1. Field of the Invention
The present invention relates to a permanent magnet stepping motor which is small in vibration as well as in rotational fluctuation and which is high in output torque, and particularly relates to a stepping motor which is suitable for direct driving.
2. Description of the Prior Art
Referring to FIGS. 1 and 2, the contents and configuration of the conventional technique of the stepping motor will be described.
Stepping motors have been widely used for inexpensive positioning, inexpensive velocity controlling, and inexpensive constant-speed synchronization controlling, because they can be used in an open loop.
Recently, as a low cost actuator for constant-speed synchronization control, a stepping motor is begun to be used, in place of a brushless DC motor, for driving a drum in a laser beam printer or the like.

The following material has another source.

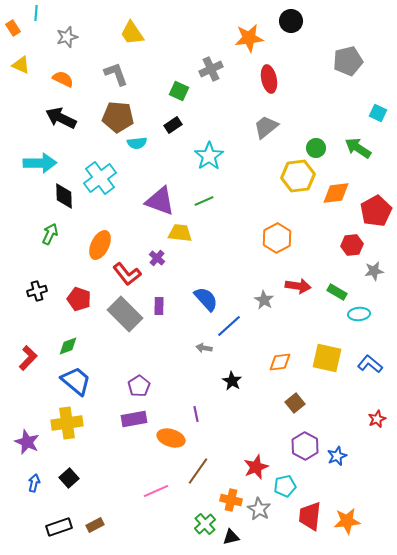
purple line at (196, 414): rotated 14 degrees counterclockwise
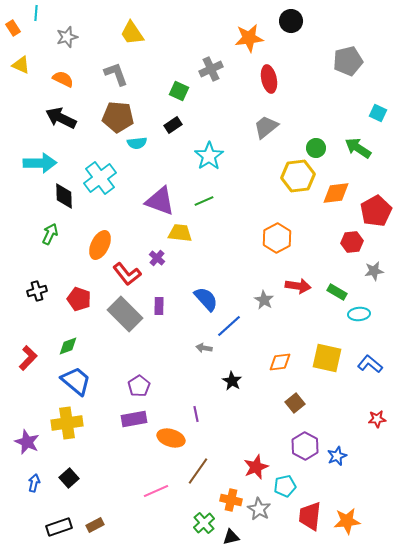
red hexagon at (352, 245): moved 3 px up
red star at (377, 419): rotated 18 degrees clockwise
green cross at (205, 524): moved 1 px left, 1 px up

Compared with a brushless DC motor, however, stepping motors are generally large in vibration as well as in noise, and how to reduce such vibration and noise has become a problem to be solved.

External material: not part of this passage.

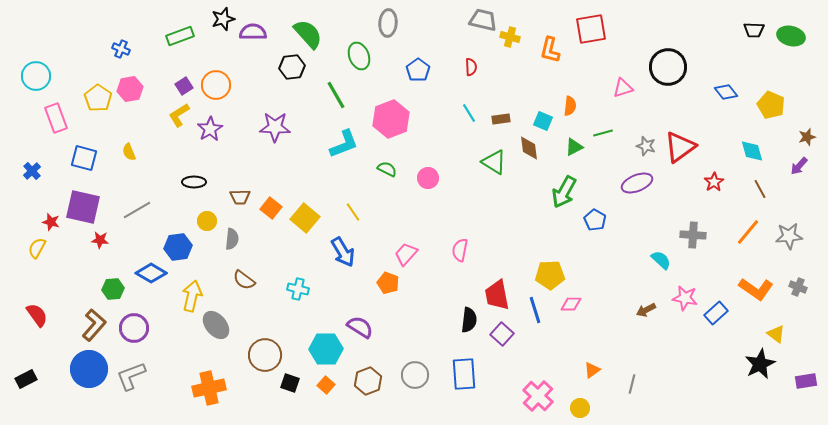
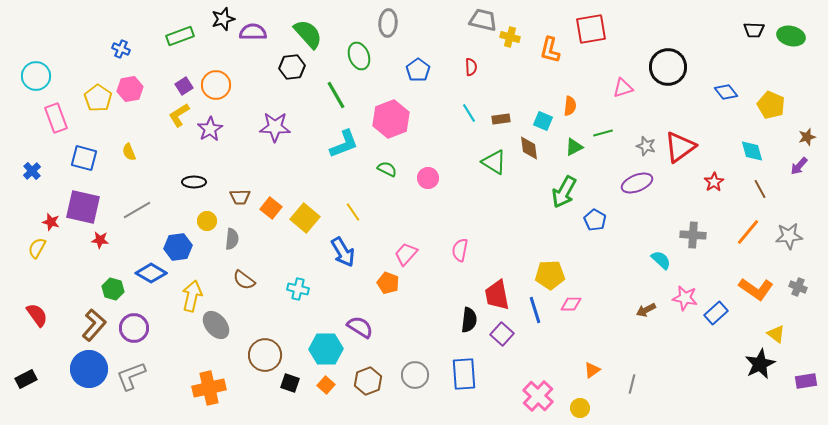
green hexagon at (113, 289): rotated 20 degrees clockwise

In the market, a two-phase hybrid stepping motor and a two-phase bobbin coil system permanent magnet stepping motor of the claw pole type and can stake type have been handled widely. However, the stepping motor of the former type has such a disadvantage that it is large in vibration as well as in noise while it is high in output, and the stepping motor of the later type has such a disadvantage that the air gap between its rotor and stator cannot be so narrowed because its stator is of the claw pole type so that its output torque is small while it is comparatively small in vibration as well as in noise.
As one of measures to eliminate the foregoing disadvantages, there has been proposed a three-phase hybrid stepping motor. FIGS. 1 and 2 show the structure of such a three-phase hybrid stepping motor.

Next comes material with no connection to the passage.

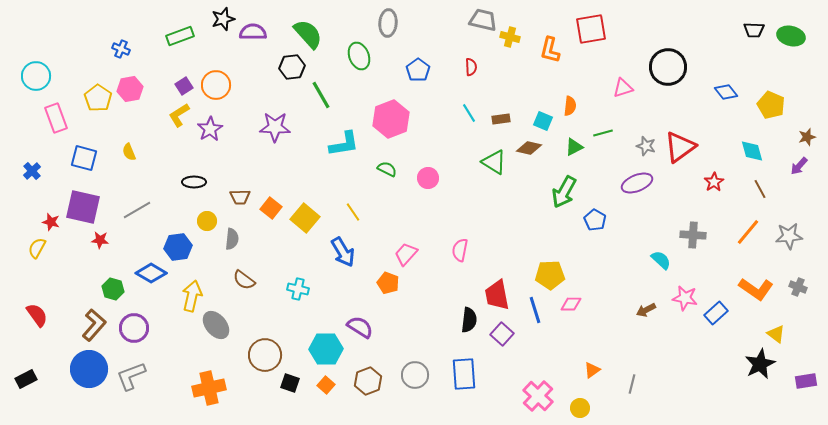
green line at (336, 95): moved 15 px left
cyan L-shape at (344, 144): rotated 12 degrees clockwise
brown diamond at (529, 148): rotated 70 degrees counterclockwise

FIG. 1 is a cross section showing the stepping motor cut in the direction perpendicular to a rotary shaft thereof, and FIG. 2 is a longitudinally sectional front view of the stepping motor showing its stator in section but showing its rotor not in section.
In FIGS. 1 and 2, a stator 1 is constituted by six poles 1-1 through 1-6 and coils 3 are wound on the respective poles to form a three-phase winding.
Each of rotor magnetic bodies 2-1 and 2-2 is constituted by a lamination of magnetic iron plates or the like and is provided at its outer periphery with a plurality of salient pole magnetic teeth. The magnetic bodies 2-1 and 2-2 are arranged in a manner so that the magnetic bodies 2-1 and 2-2 sandwich a disc-like permanent magnet 4 therebetween and the magnetic bodies 2-1 and 2-2 are rotationally shifted from each other by a 1/2 tooth pitch in position of their magnetic teeth.
The permanent magnet 4 is magnetized in the rotary shaft direction in such manner that, for example, the magnetic body 2-1 becomes S pole and the magnetic body 2-2 becomes N pole respectively. In comparison with a two-phase hybrid stepping motor, a three-phase hybrid stepping motor has an advantage that its vibration during rotation is small, and it is superior in cost performance particularly in the case of six-pole structure. An example of this structure is disclosed, for example, in U.S. Pat. No. 5,128,570.
Such a conventional three-phase hybrid stepping motor has a problem that it has a vibration band in rotation yet in a low speed range lower than 300 rpm while it is small in vibration in comparison with a two-phase hybrid stepping motor. Further, even in a high speed range not lower than 300 rpm, the conventional three-phase hybrid stepping motor is inferior in vibration and noise property to a brushless motor. Further, the torque of the conventional three-phase hybrid stepping motor becomes low remarkably in the high speed range not lower than 300 rpm.
The reason why such a disadvantage is generated in such a conventional three-phase hybrid stepping motor is that since its rotor is of the hybrid type, each of the magnetic bodies 2-1 and 2-2 of FIG. 2 is constituted by a lamination of magnetic iron plates to thereby partially form a magnetic path and inductance viewed from the winding becomes larger so that an exciting current hardly flows to lower the torque as the input frequency to the stator coil becomes higher.
Further, one of the reasons why vibration is large in such a conventional three-phase hybrid stepping motor in comparison with a brushless motor or the like is that since its rotor has a hybrid structure, each of the magnetic bodies 2-1 and 2-2 has magnetic teeth and the distribution of magnetic flux in the air gap between the stator and rotor has a square or trapezoidal waveform in accordance with the shape of the teeth so that higher harmonic components of the waveform are induced.